Data Obfuscation for BigQuery Row Level Security Lookup Table

Yunus Durmuş
Google Cloud - Community
3 min readJul 17, 2024

BigQuery Row Level Security (RLS) via lookup tables enable you to easily change access rules by modifying data in a lookup table instead of managing many RLS rules with gcloud or Terraform. There’s a caveat though, all the users must have access to this lookup table. So users can see what others have access to. If you think that it is a problem for your company, the solution is to use data obfuscation by using hashing.

Background on RLS

BigQuery Row Level Security (RLS) allows you to give access to individual users or groups to specified rows based on given filters. Below is an example query where we give the individual user Jon, and the group sales-us access to rows where region is US.

Image taken from official documentation.

If you want to add more users to this policy, you may either add the user directly to the rule or add to one of the groups. That’s easy but for each filter, you have to create a new rule. In the above example, if you have 10 regions in your company, you need 10 different rules.

Moreover, many data engineering teams who handle RLS rules, don’t have required privileges or access to systems to add/remove users from groups. So they avoid using groups and change users in the rules almost daily. With such an architecture, you frequently hit IAM rule change limits.

Lookup Tables for Dynamic Rules

With lookup tables you may embed all different combinations into a separate table. Now you only work with this additional table, you don’t have to modify the rules.

-- Example Lookup Table:
+-------------------+--------------+
| email | region |
+-------------------+--------------+
| John@example.com | europe-west1 |
| Alice@example.com | us-west1 |
| Alice@example.com | us-west2 |
+-----------------+--------------+

CREATE OR REPLACE ROW ACCESS POLICY apac_filter
ON project.dataset.my_table
GRANT TO ('domain:example.com')
FILTER USING (region IN (
SELECT
region
FROM
lookup_table
WHERE
email = SESSION_USER()));

In the above example, you give access to users based on their assigned regions in the lookup table. The caveat in this scheme is that all the users should have Data Viewer privilege on the lookup table. So John knows that Alice can read data of us-west1 and us-west2. This may be a problem for some companies. The solution for this is using data obfuscation.

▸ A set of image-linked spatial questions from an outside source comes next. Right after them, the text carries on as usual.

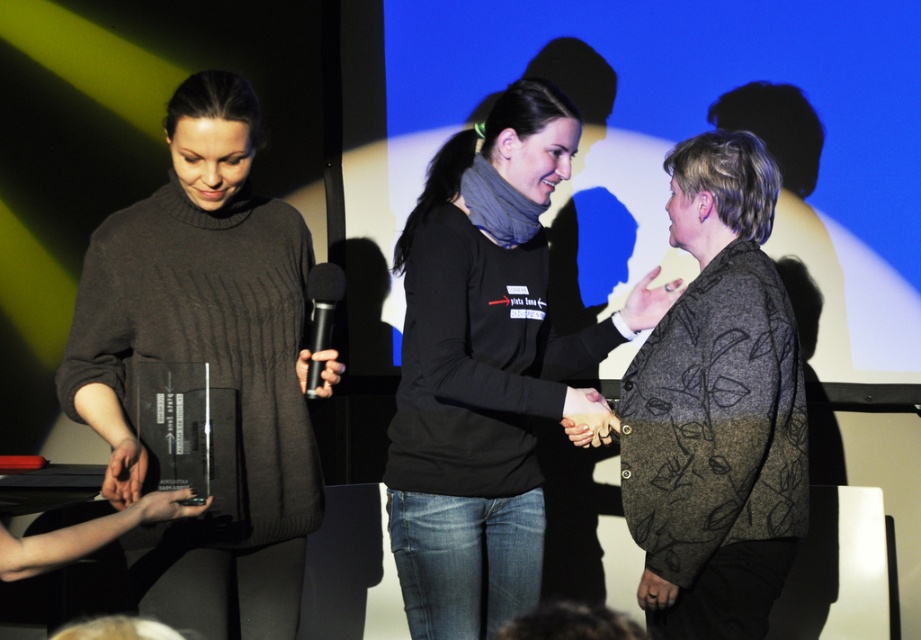
Looking at this image, does black matte shirt at center have a larger size compared to black matte microphone at center?

Yes, black matte shirt at center is bigger than black matte microphone at center.

Is black matte shirt at center to the right of black matte microphone at center from the viewer's perspective?

Yes, black matte shirt at center is to the right of black matte microphone at center.

Is point (449, 394) positioned after point (330, 284)?

Yes, it is.

Locate an element on the screen. black matte shirt at center is located at coordinates (487, 368).

Describe the element at coordinates (487, 368) in the screenshot. I see `black matte shirt at center` at that location.

Describe the element at coordinates (487, 368) in the screenshot. I see `black matte shirt at center` at that location.

I want to click on black matte shirt at center, so click(487, 368).

Between point (707, 276) and point (315, 372), which one is positioned in front?

Point (315, 372)

Between floral-patterned woolen jacket at center and black matte microphone at center, which one appears on the left side from the viewer's perspective?

Positioned to the left is black matte microphone at center.

Is point (719, 282) farther from viewer compared to point (318, 332)?

Yes.

Where is `floral-patterned woolen jacket at center`? This screenshot has height=640, width=921. floral-patterned woolen jacket at center is located at coordinates (717, 408).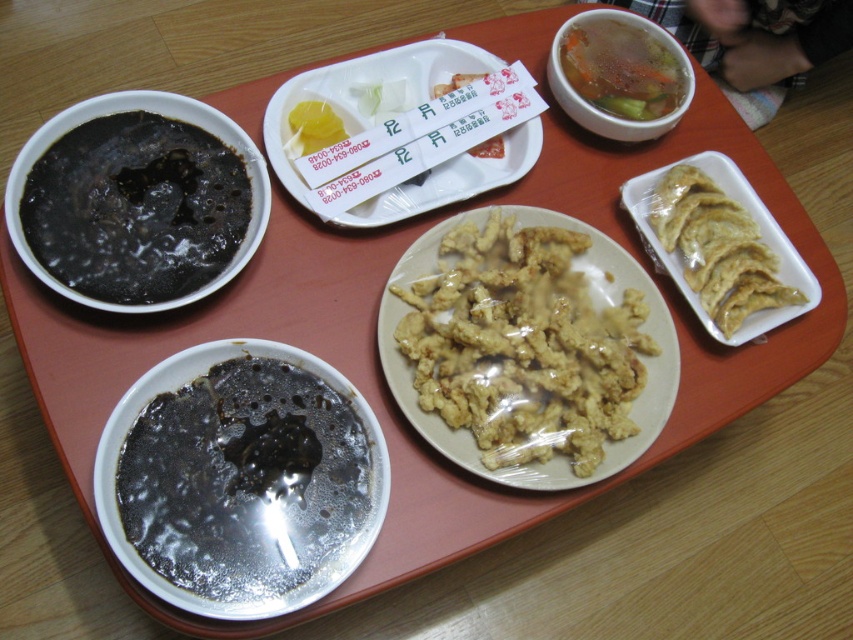
Question: Is golden crispy fried chicken at center wider than white paper receipt at center?

Choices:
 (A) no
 (B) yes

Answer: (B)

Question: Does black glossy soup at lower left have a smaller size compared to yellow paper at center?

Choices:
 (A) no
 (B) yes

Answer: (A)

Question: Based on their relative distances, which object is farther from the translucent plastic dumplings at right?

Choices:
 (A) white paper receipt at center
 (B) yellow paper at center
 (C) black glossy soup at lower left
 (D) black gelatinous soup at top left

Answer: (D)

Question: In this image, where is golden crispy fried chicken at center located relative to yellow paper at center?

Choices:
 (A) left
 (B) right

Answer: (B)

Question: Among these points, which one is farthest from the camera?

Choices:
 (A) (502, 156)
 (B) (318, 140)

Answer: (A)

Question: Which point is closer to the camera?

Data Obfuscation for Lookup Tables

If everyone can see the lookup table, then we can at least obfuscate the table data and hence, making it meaningless. For obfuscation, I used hashing. As you see below code block, user_email and region data are stored as hashed. They generate meaningless values that cannot be traced unless you know the HARDCODED_SALT.

-- example data table:
CREATE TABLE project.dataset.secret_data (
region STRING,
secret_data STRING,
secret_data_2 INT64
)

-- LOOKUP TABLE:
-- We use a HARCODED_SALT text to prevent users running SHA256
-- by themselves and reverse engineer the values.
-- This table has values like below which are not meaningful:

-- user_email_salted_hashed, region_email_salted_hash
-- ------------------------ -------------------------
-- 5po6QkYE/8c89.. , 8LDKyIgzEWajS5k...

CREATE TABLE IF NOT EXISTS project.dataset.lookup_rls (
-- TO_BASE64(SHA256(CONCAT(user_email, 'HARDCODED_SALT')))
user_email_salted_hashed STRING,
-- TO_BASE64(SHA256(CONCAT(region, user_email, 'HARDCODED_SALT')))
region_email_salted_hash STRING
);

-- Row Level Security rule for the lookup table
-- Ideally the salt should be different per-user but
-- (i) lookup table is visible to all users so everyone can see the salt
-- (ii) lookup table salt is not available to the filter statement during rule creation
CREATE OR REPLACE ROW ACCESS POLICY hash_user_filter
ON project.dataset.secret_data
GRANT TO ('domain:example.com')
FILTER USING (TO_BASE64(SHA256(CONCAT(region, SESSION_USER(), 'HARCODED_SALT'))) IN (
SELECT
region_email_salted_hash
FROM
lookup_rls
WHERE
user_email_salted_hashed = TO_BASE64(SHA256(CONCAT(SESSION_USER(), 'HARDCODED_SALT')));

The achilles heel in this design is the salt. If a user knows the salt, they can reverse engineer the values by comparing them with all possible email/region combinations. Unfortunately, it is not possible to make it individual per user since (i) lookup table is visible to everyone, and hence, the salt itself is visible (ii) salt from the lookup table is not available to the filter statement. Solution: The data engineer team should protect the salt value by injecting it during a CI/CD pipeline and by not allowing any user to read the rules that are in production even the data engineer team themselves.

With lookup table feature of row level security it is easier to manage the rules. The lookup table has to be visible to all users and they can see each other’s access rights but with obfuscation via hashes, we can hide that information.

--

--